MetaKraken2 is a Metagenomic pipeline for Kraken2 analysis and Krona report generation. It classifies each read with Kraken2 and then generates an interactive pie chart with Krona.
Prerequisites
- Miniconda3.
Tested with conda 4.9.2.
which conda
should return the path to the executable. If you don't have Miniconda3 installed, you could download and install it with:
wget https://repo.anaconda.com/miniconda/Miniconda3-latest-Linux-x86_64.sh
chmod 755 Miniconda3-latest-Linux-x86_64.sh
./Miniconda3-latest-Linux-x86_64.sh
-
A Kraken2-indexed database. You could download one precompiled database from here or generate one using Build_Kraken2_db.sh script.
-
A fastq file containing sequences you want to analyse.
Installation
git clone https://github.com/MaestSi/MetaKraken2.git
cd MetaKraken2
chmod 755 *
./install.sh
A conda environment named MetaKraken2_env is created, where kraken2 and Krona are installed.
MetaKraken2.sh
Usage: ./MetaKraken2.sh -f <sample_name.fast*> -db <kraken2_db> -c <confidence_scoring> -t <threads>
Inputs:
- <sample_name.fast*>: fastq or fasta file containing sequences to be analysed; use double quotes to delimit the two files if working with paired-end reads
- <kraken2_db>: kraken2-indexed database
- <confidence_scoring>: confidence value in [0-1], defined as C/Q, where C is the number of k-mers mapped to LCA values in the clade rooted at the label, and Q is the number of k-mers in the sequence that lack an ambiguous nucleotide; higher values will result in more stringent classifications.

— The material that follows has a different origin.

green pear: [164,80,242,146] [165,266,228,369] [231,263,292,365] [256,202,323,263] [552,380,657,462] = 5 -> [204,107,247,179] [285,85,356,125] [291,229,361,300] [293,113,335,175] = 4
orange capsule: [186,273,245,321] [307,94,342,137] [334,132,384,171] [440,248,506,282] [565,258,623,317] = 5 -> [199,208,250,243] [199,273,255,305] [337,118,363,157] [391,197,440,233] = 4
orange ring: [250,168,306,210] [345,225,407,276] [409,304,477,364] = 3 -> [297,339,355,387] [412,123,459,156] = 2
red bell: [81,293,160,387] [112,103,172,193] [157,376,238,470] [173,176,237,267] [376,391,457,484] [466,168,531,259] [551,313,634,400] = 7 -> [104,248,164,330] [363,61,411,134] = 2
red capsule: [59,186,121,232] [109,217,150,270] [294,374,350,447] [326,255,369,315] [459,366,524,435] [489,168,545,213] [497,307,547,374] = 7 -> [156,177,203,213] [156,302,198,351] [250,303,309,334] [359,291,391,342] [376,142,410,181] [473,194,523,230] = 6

Suggested values 0.05/0.1
- <threads>: maximum number of threads to use
Outputs:
- <sample_name>_confidence_<confidence_scoring>_kraken2_output.txt: Kraken2 output
- <sample_name>_confidence_<confidence_scoring>_kraken2_report.txt: Kraken2 report used by Krona for html report generation
- <sample_name>_confidence_<confidence_scoring>_kraken2_report_Krona_report.html: interatctive pie chart produced by Krona
Build_Kraken2_db.sh
Usage: ./Build_Kraken2_db.sh -db <kraken2_db> -t <threads>
Inputs:
- <kraken2_db>: kraken2 database you want to build. Possible choices are: standard, archaea, bacteria, plasmid, viral, human, fungi, plant, protozoa, nr, nt, UniVec, UniVec_Core. Except for standard database, you can include multiple libraries at once by delimiting them with double quotes (e.g. "archaea bacteria")

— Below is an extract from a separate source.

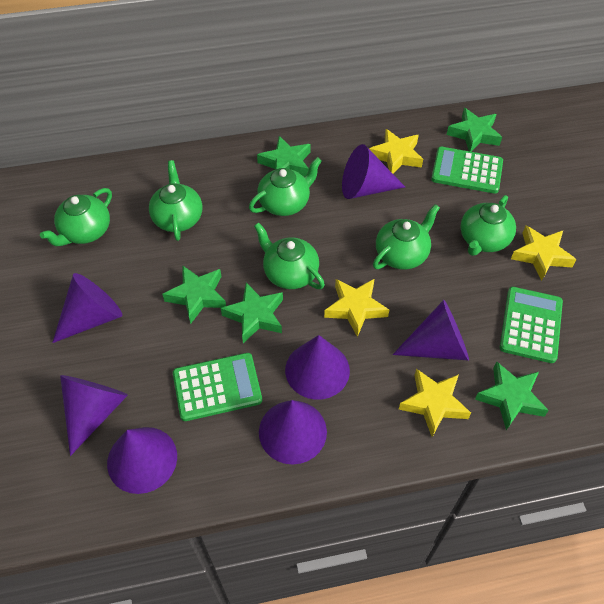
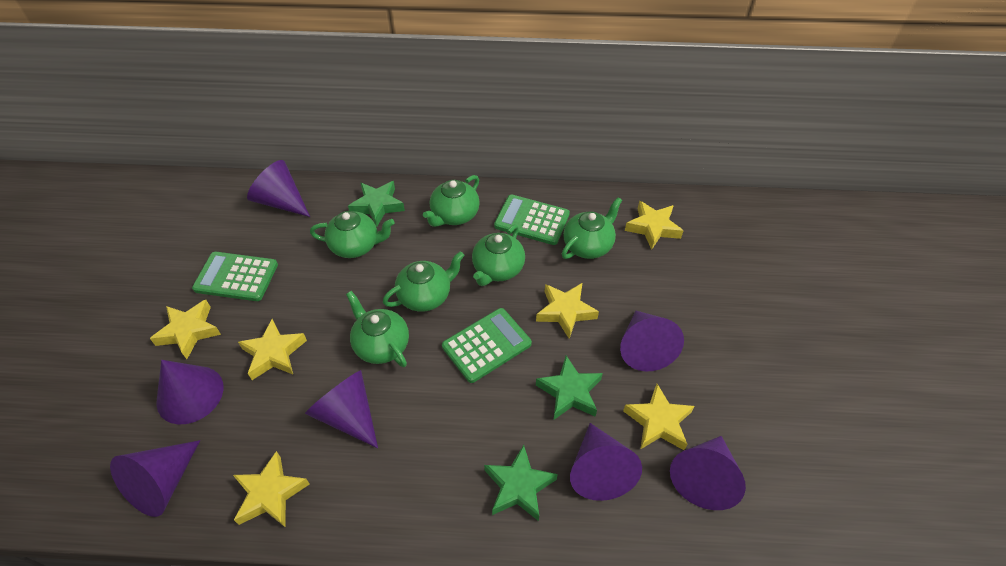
green star: [162,265,226,324] [221,283,283,343] [257,136,311,176] [447,108,502,152] [475,361,549,430] = 5 -> [348,181,405,227] [484,445,558,521] [536,356,603,420] = 3
yellow star: [324,279,389,337] [369,129,423,173] [399,369,471,437] [511,226,576,281] = 4 -> [150,300,221,359] [233,451,310,527] [238,319,307,380] [536,283,599,339] [623,384,695,450] [625,201,683,250] = 6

- <threads>: maximum number of threads to use
Output:
- <kraken2_db>_db: folder containing kraken2 database
After completing the analysis, you can open <sample_name>_kraken2_report_Krona_report.html with a browser.
Please refer to the following manuscripts for further information.

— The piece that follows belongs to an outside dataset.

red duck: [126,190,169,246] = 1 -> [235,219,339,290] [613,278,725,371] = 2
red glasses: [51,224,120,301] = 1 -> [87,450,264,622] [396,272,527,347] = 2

Kraken2: Wood DE, Lu J, Langmead B. Improved metagenomic analysis with Kraken 2. Genome Biol. 2019 Nov 28;20(1):257. doi: 10.1186/s13059-019-1891-0. PMID: 31779668; PMCID: PMC6883579.
Krona: Ondov BD, Bergman NH, Phillippy AM. Interactive metagenomic visualization in a Web browser. BMC Bioinformatics. 2011 Sep 30;12:385. doi: 10.1186/1471-2105-12-385. PMID: 21961884; PMCID: PMC3190407.